--- begin Text extract ---

Hello one and all,
after lurking in the shadows for a while, and nursing a major inferiority complex on account of having only six strings and no pedals available I finally mustered the courage to crawl out of the woodwork.
So here I am, Duesenberg Pomona on my lap, hoping to find a few fellow Multibender users around here and to maybe get an exchange of ideas going.
Hi Dieter, I have a Pomona arriving early next week. Am looking forward to trading ideas with other owners. Thanks for chiming in on my string question thread. This will be my first foray into lap steel. Currently I am a dobro player, and very accustomed to open G tuning. Open D will be a fairly easy transition for me, I've had one of my dobros tuned that way for a while (actually open E). I'll probably stick with the default tuning and lever configuration for a while until I get my bearings. Looks like a great axe for playing blues and faux country.
Right, so here I am again with a caveat. I installed a third lever on the 5th string (A), works nice and dandy until the string breaks (which it will eventually). The multibender doesn't seem to accommodate the thicker string gauge very well. The ball end of the broken string was lodged so firmly that I had to dismantle the whole thing, remove the axle so that I could work on the ball end. Even so it wasn't exactly easy to get the remainder of the string out.

--- end Text extract ---

--- The request ---
According to the forum thread, why did the writer of the final post have to dismantle the Multibender? Answer in one to three sentences. The data are separate material and have no connection to the forum thread.

--- begin Information shown ---

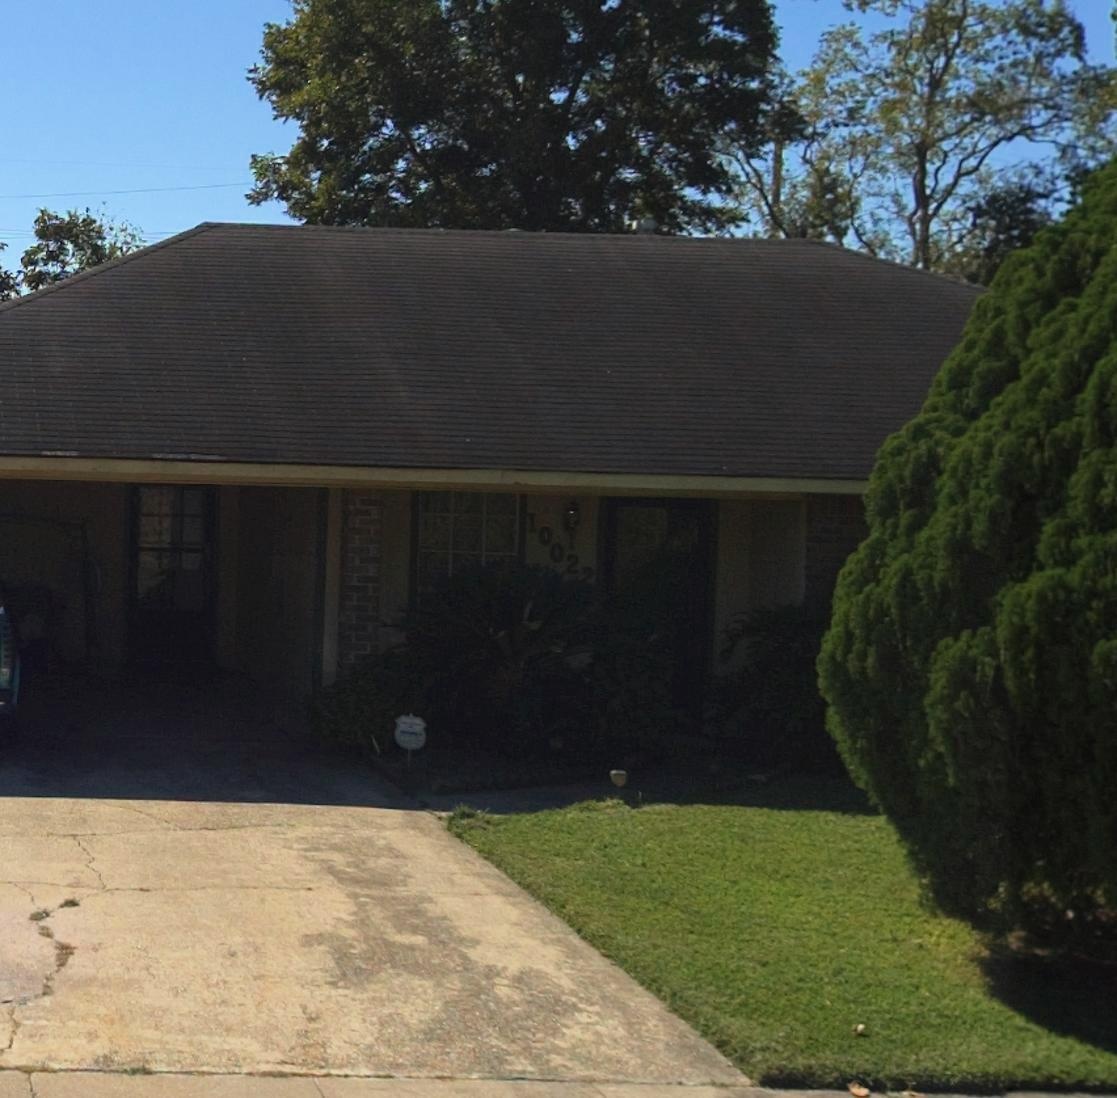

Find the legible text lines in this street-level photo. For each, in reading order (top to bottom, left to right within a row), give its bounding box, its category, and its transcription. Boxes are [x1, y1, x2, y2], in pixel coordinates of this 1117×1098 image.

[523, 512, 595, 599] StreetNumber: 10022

--- end Information shown ---

--- Output for this task ---
The ball end of the broken fifth string was lodged so firmly that the writer had to take the whole unit apart and remove the axle to reach it. The writer notes that the Multibender does not seem to accommodate the thicker string gauge very well.